[START OF DATASET]
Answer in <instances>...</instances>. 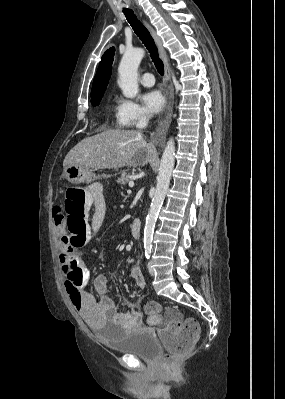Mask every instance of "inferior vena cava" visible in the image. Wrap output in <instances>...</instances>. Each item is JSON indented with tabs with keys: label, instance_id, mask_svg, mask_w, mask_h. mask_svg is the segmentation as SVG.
<instances>
[{
	"label": "inferior vena cava",
	"instance_id": "obj_1",
	"mask_svg": "<svg viewBox=\"0 0 285 399\" xmlns=\"http://www.w3.org/2000/svg\"><path fill=\"white\" fill-rule=\"evenodd\" d=\"M148 121H149L148 116L145 115V114H142V115L139 117V119H138V122H137V124H136V127H137L139 130H142V129H144V128L147 126Z\"/></svg>",
	"mask_w": 285,
	"mask_h": 399
}]
</instances>
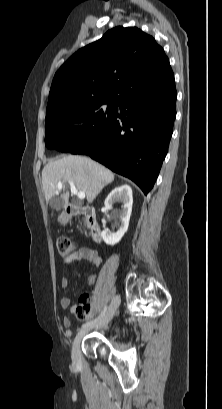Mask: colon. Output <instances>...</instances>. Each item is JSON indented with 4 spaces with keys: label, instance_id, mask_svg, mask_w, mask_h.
Instances as JSON below:
<instances>
[{
    "label": "colon",
    "instance_id": "obj_1",
    "mask_svg": "<svg viewBox=\"0 0 222 409\" xmlns=\"http://www.w3.org/2000/svg\"><path fill=\"white\" fill-rule=\"evenodd\" d=\"M57 252L59 257L62 260H67L70 256L75 253V244L72 240L66 237H60L57 240ZM89 313V305L88 304H81L76 309V314L80 318H85Z\"/></svg>",
    "mask_w": 222,
    "mask_h": 409
}]
</instances>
[END OF DATASET]
### EXERCISE DESCRIPTION
Please edit the listing from the line that contains "Mask: colon. Output" through its end, changing "4 spaces" to "2 spaces" and leaving everything else as it is. Return only those lines, without the pictures.

### SOLUTION TO THIS EXERCISE
Mask: colon. Output <instances>...</instances>. Each item is JSON indented with 2 spaces with keys: label, instance_id, mask_svg, mask_w, mask_h.
Instances as JSON below:
<instances>
[{
    "label": "colon",
    "instance_id": "obj_1",
    "mask_svg": "<svg viewBox=\"0 0 222 409\" xmlns=\"http://www.w3.org/2000/svg\"><path fill=\"white\" fill-rule=\"evenodd\" d=\"M57 252L59 257L62 260H67L70 256L75 253V244L72 240L66 237H60L57 240ZM89 313V305L88 304H81L76 309V314L80 318H85Z\"/></svg>",
    "mask_w": 222,
    "mask_h": 409
}]
</instances>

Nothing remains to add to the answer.